# Adobe backs down after PS, Flash and Illustrator 8 security flaws discovered



## BobSanderson (May 14, 2012)

> Late last week, Adobe set off a bit of a kerfuffle when it announced that three of its applications suffered from serious security flaws. They offered readers a simple fix: pay to upgrade to the latest version. Considering the latest version of the company's Creative Suite was less than a week old at the time, this represented both an extremely short period of support for the previous generation of software, and an extremely high price to fix a set of potential vulnerabilities. The move was widely panned by both security experts and Adobe customers.
> 
> In response to the negative press, the company has reversed course. On Friday, the company's security bulletins for Flash, Illustrator, and Photoshop were updated to indicate that the company is "in the process of resolving these vulnerabilities in Adobe Photoshop CS5.x, and will update this Security Bulletin once the patch is available." All of the vulnerabilities could potentially allow an attacker to arbitrarily execute code by corrupting memory. In the case of Photoshop, the application was vulnerable to maliciously crafted TIFF files.

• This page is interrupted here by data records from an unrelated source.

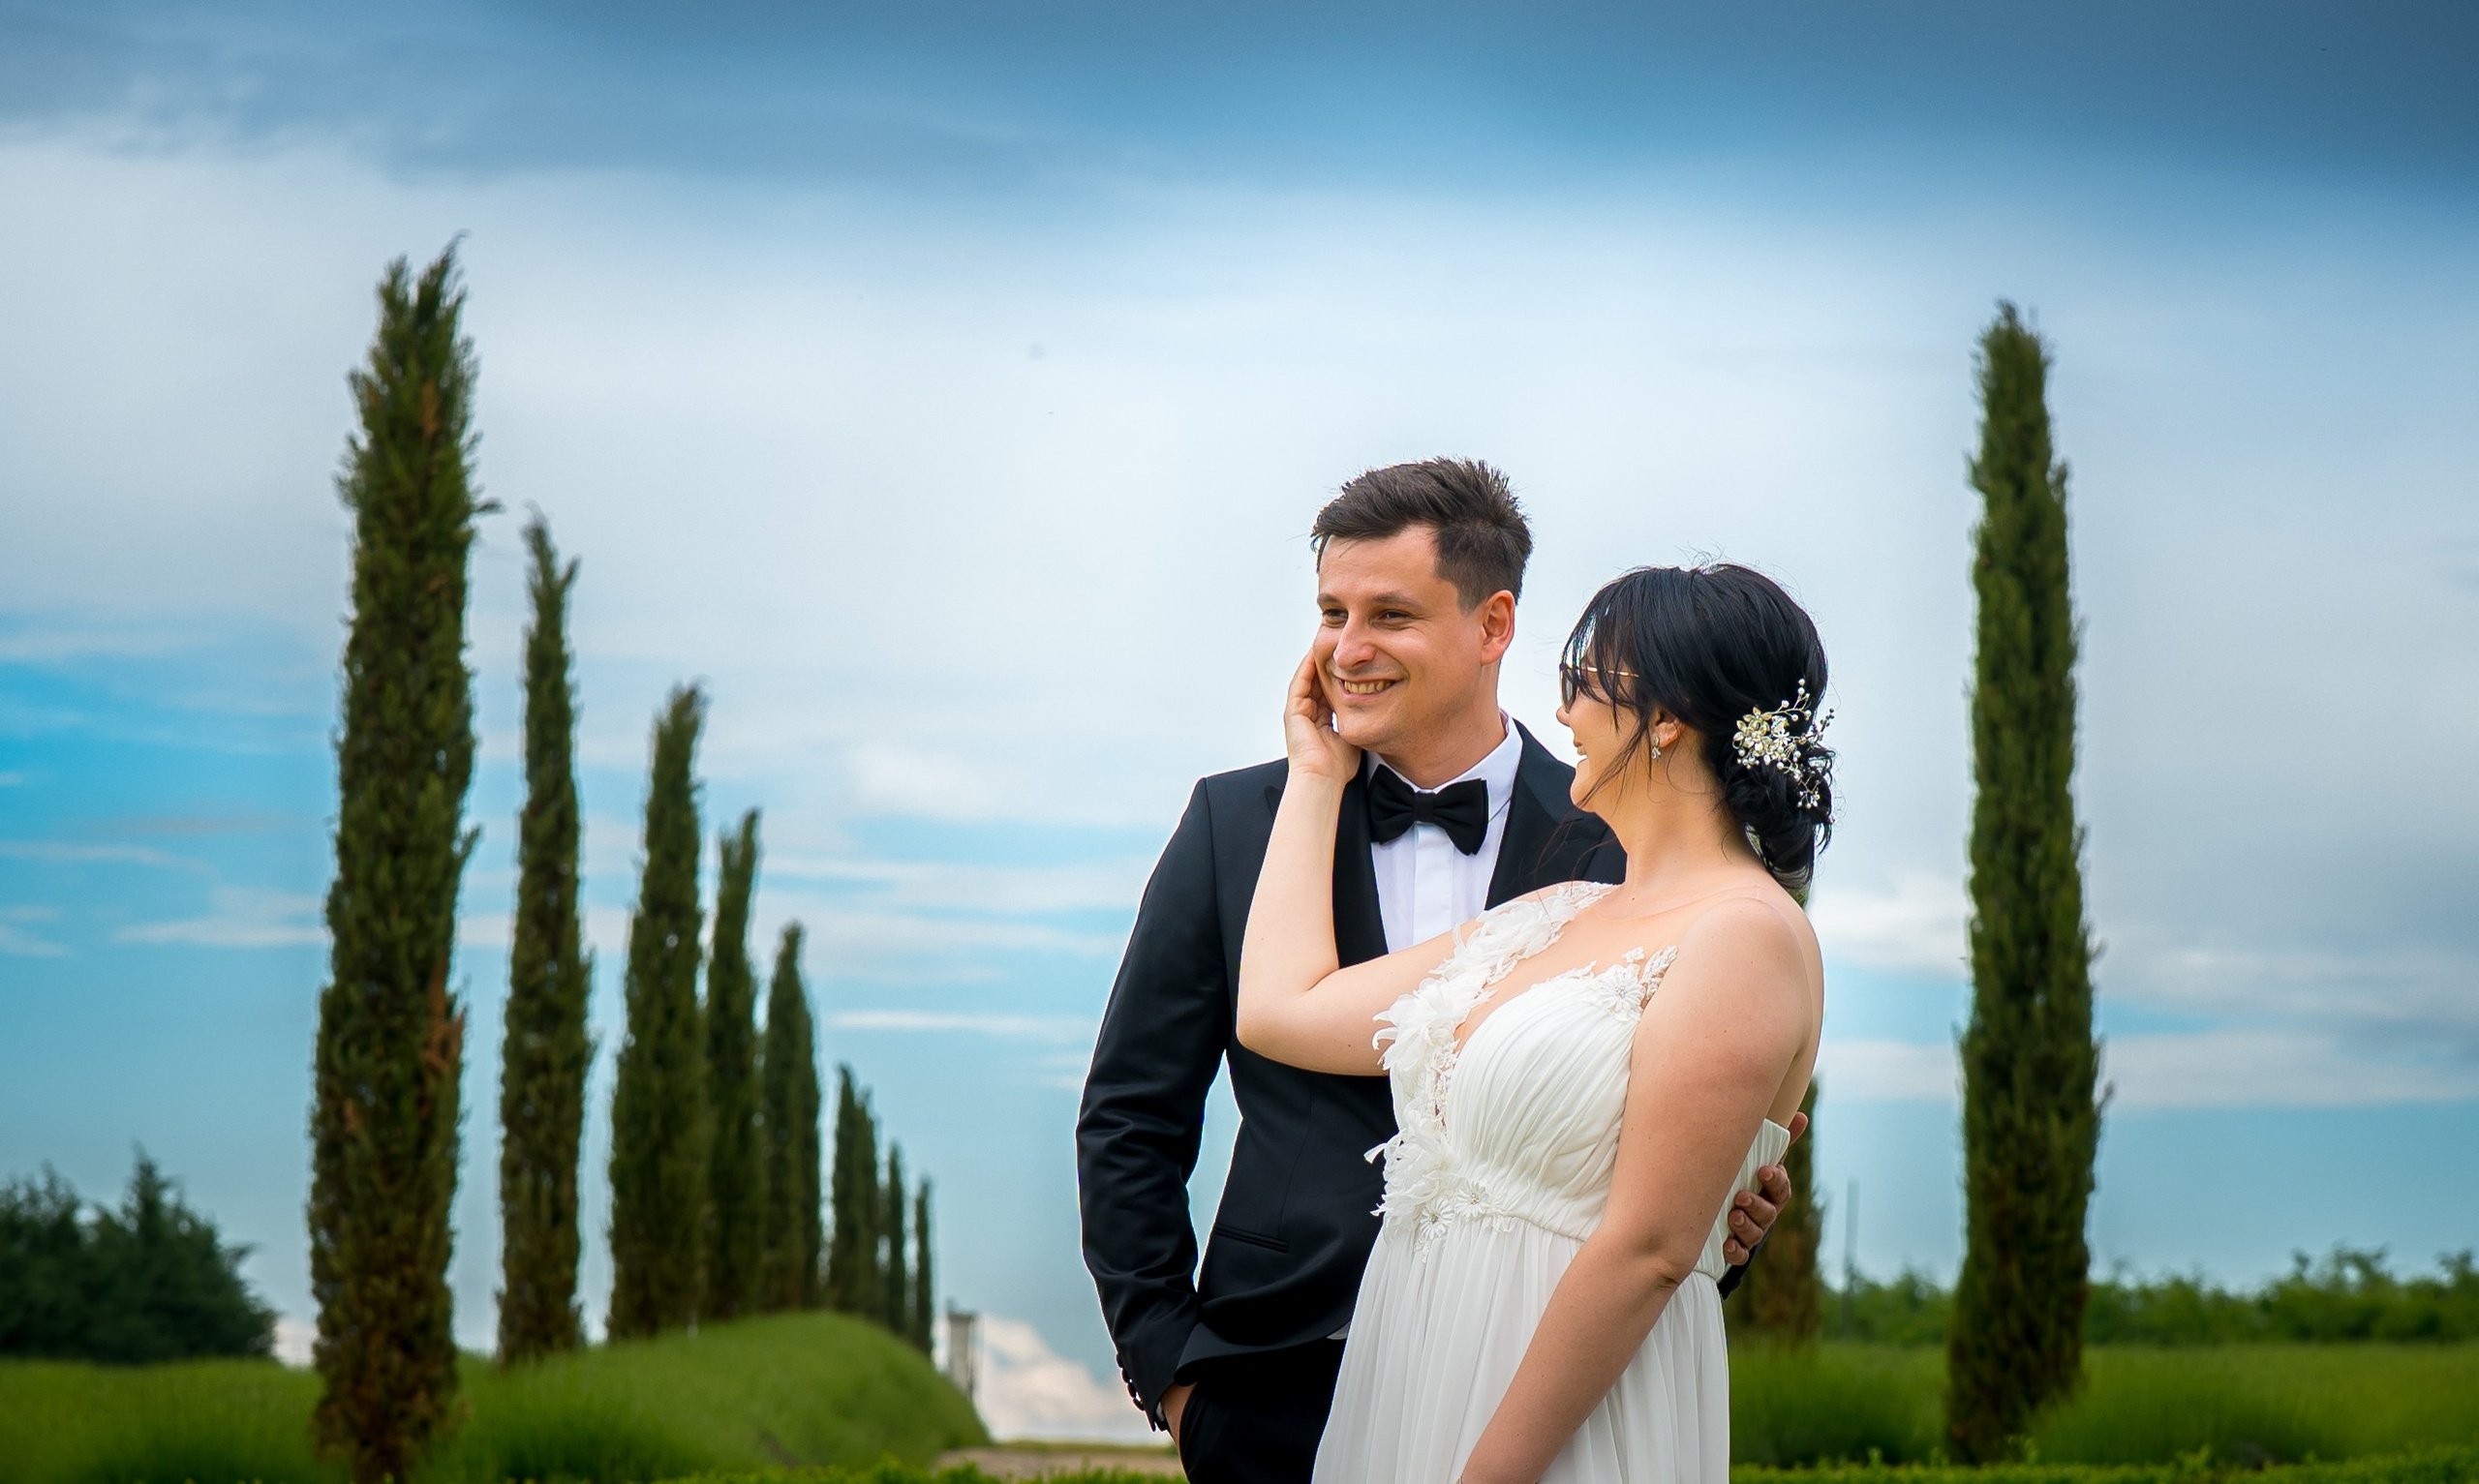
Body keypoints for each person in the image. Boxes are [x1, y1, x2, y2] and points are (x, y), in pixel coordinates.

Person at [1076, 460, 1799, 1484]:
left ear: (1493, 624)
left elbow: (1660, 1200)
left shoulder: (1624, 854)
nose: (1346, 649)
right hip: (1266, 1382)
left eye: (1390, 614)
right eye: (1331, 613)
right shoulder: (1233, 826)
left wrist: (1725, 1219)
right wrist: (1175, 1371)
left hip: (1536, 1379)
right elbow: (1132, 1113)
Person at [1238, 560, 1832, 1484]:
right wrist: (1316, 775)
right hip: (1413, 1381)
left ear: (1667, 718)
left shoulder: (1748, 935)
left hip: (1553, 1429)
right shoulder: (1553, 913)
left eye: (1585, 681)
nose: (1563, 712)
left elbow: (1648, 1250)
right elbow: (1281, 1012)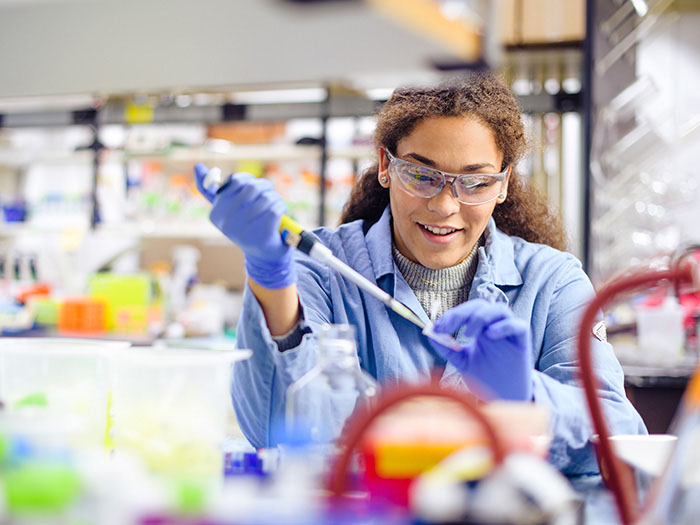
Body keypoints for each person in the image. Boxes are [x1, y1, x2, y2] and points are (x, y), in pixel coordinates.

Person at [194, 71, 645, 478]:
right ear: (387, 167)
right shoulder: (321, 268)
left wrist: (526, 396)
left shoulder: (553, 281)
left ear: (504, 183)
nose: (445, 206)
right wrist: (270, 278)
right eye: (422, 175)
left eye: (475, 181)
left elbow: (622, 436)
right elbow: (273, 429)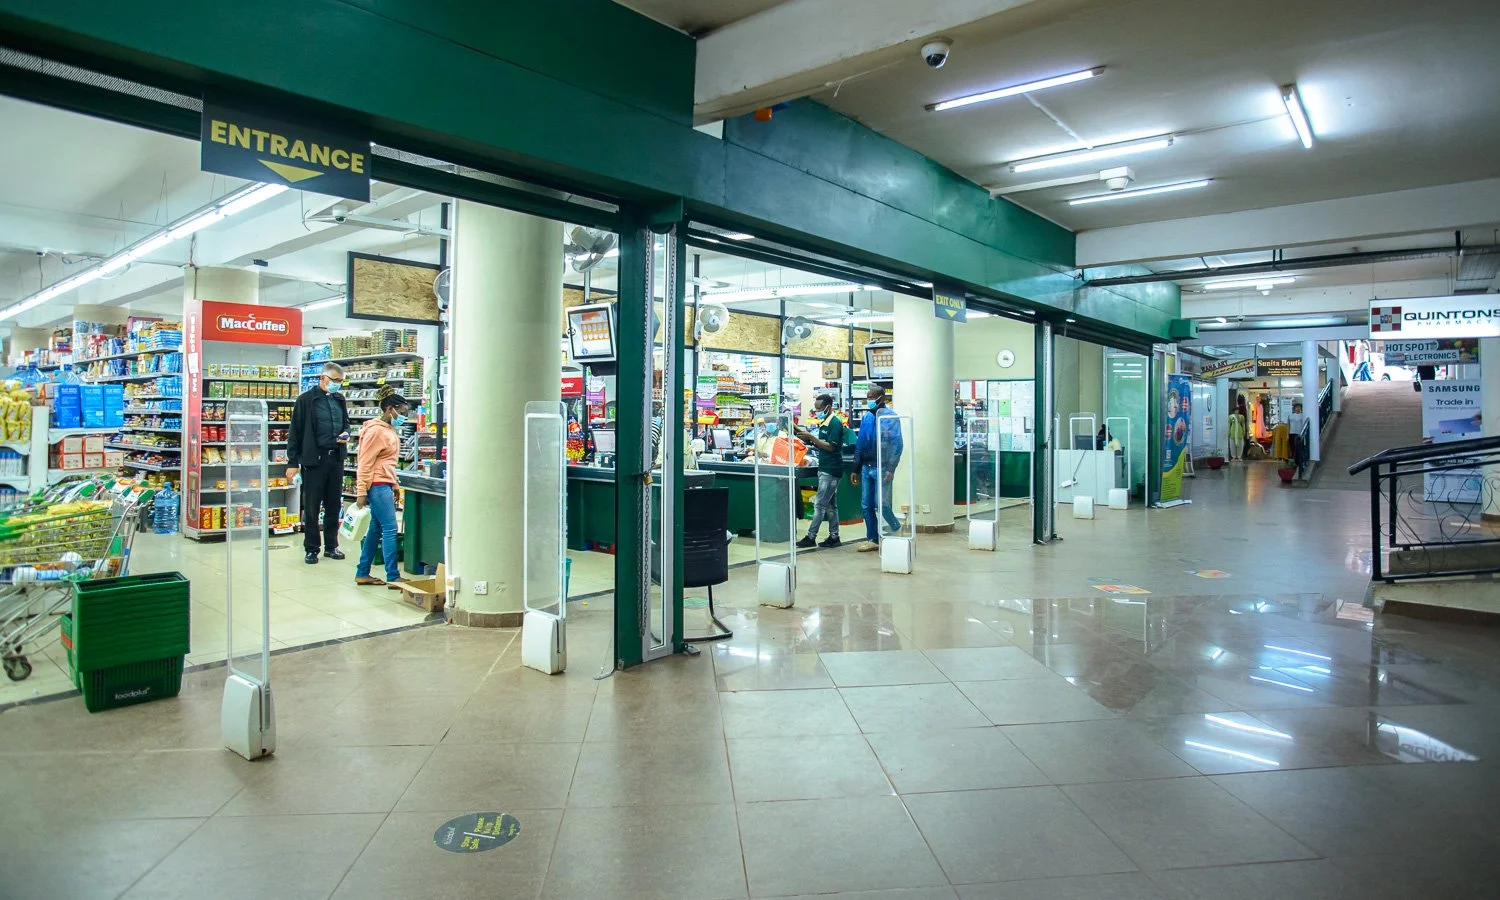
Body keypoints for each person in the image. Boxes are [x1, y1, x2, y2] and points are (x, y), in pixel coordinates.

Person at [287, 362, 349, 565]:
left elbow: (346, 423)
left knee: (334, 504)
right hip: (315, 460)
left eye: (340, 381)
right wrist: (293, 462)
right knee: (312, 506)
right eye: (334, 380)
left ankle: (332, 546)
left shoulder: (340, 400)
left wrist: (346, 433)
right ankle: (312, 549)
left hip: (336, 459)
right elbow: (295, 432)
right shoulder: (306, 400)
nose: (337, 385)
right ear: (322, 378)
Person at [354, 392, 411, 587]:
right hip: (377, 485)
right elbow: (364, 463)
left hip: (384, 483)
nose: (403, 417)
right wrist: (361, 492)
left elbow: (387, 462)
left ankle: (362, 573)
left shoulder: (387, 429)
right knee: (390, 529)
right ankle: (393, 576)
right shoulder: (375, 431)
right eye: (401, 413)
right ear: (389, 409)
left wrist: (394, 484)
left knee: (375, 530)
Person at [852, 386, 903, 552]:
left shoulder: (890, 417)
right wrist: (856, 467)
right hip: (867, 468)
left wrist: (891, 469)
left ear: (881, 397)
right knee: (866, 505)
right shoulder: (867, 417)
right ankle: (873, 539)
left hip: (882, 468)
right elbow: (860, 444)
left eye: (871, 397)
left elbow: (897, 444)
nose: (869, 400)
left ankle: (896, 528)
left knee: (881, 503)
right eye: (867, 397)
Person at [794, 393, 846, 548]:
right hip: (825, 467)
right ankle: (834, 537)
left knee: (819, 504)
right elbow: (822, 444)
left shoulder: (835, 423)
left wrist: (812, 438)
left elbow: (831, 446)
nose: (816, 411)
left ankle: (810, 537)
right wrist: (808, 439)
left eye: (819, 408)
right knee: (830, 505)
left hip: (831, 469)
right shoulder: (824, 422)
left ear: (828, 407)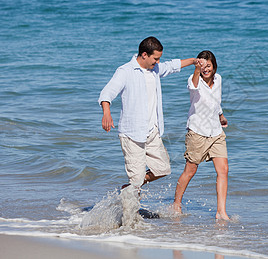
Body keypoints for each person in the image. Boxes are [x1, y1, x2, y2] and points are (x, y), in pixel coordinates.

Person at [98, 36, 198, 191]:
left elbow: (172, 66)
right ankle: (131, 212)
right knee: (136, 179)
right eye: (155, 58)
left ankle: (130, 187)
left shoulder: (154, 69)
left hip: (152, 132)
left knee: (163, 169)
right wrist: (106, 113)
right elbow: (107, 93)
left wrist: (193, 61)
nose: (158, 62)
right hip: (132, 135)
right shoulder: (125, 71)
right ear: (144, 55)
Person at [173, 50, 230, 220]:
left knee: (224, 170)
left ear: (214, 66)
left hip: (216, 132)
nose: (206, 69)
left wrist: (221, 115)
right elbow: (194, 85)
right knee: (190, 171)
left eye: (208, 66)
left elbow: (216, 100)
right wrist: (196, 69)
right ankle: (176, 203)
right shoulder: (193, 80)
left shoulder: (218, 79)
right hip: (197, 132)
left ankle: (221, 212)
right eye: (203, 66)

There were more flaws than I originally reported...

http://arstechnica.com/uncategorized/2012/05/adobe-backs-down-will-secure-last-generation-of-apps/

http://www.macworld.com/article/1166779/adobe_will_issue_free_security_patches_for_high_profile_creative_suite_apps.html

http://www.computerworld.com/s/article/9227119/Adobe_backpedals_will_now_patch_software_for_free


----------



## Tracy Pinto (May 14, 2012)

*Re: Adobe backs down after PS, Flash and Illustrator security flaw discovered*

Sadly, one of Adobe's great drives is find ways to force you to upgrade. They do it in many ways but not allowing the latest raw engines for the latest cameras to be used by existing products is one of the many ways they employ. Of course, it was unconscionable to use a security flaw in this instance to further force an upgrade to a safe product and so they reversed themselves.


----------



## AnselA (May 14, 2012)

*Re: Adobe backs down after PS, Flash and Illustrator security flaw discovered*

It was appropriate that Adobe was forced to do the right thing.


----------



## BobSanderson (May 14, 2012)

Please read the Computerworld link that discuses the number of vulnerabilities.


----------



## AnselA (May 14, 2012)

Thanks for the heads up. I just got my PS6 upgrade but I feel Adobe is heading downward with their business practices. Most of its customers are creative types that don't have the Benjamins to be constantly squeezed at every opportunity. They should realize that and honor it.


----------



## bycostello (May 14, 2012)

no wonder they fall out with apple...


----------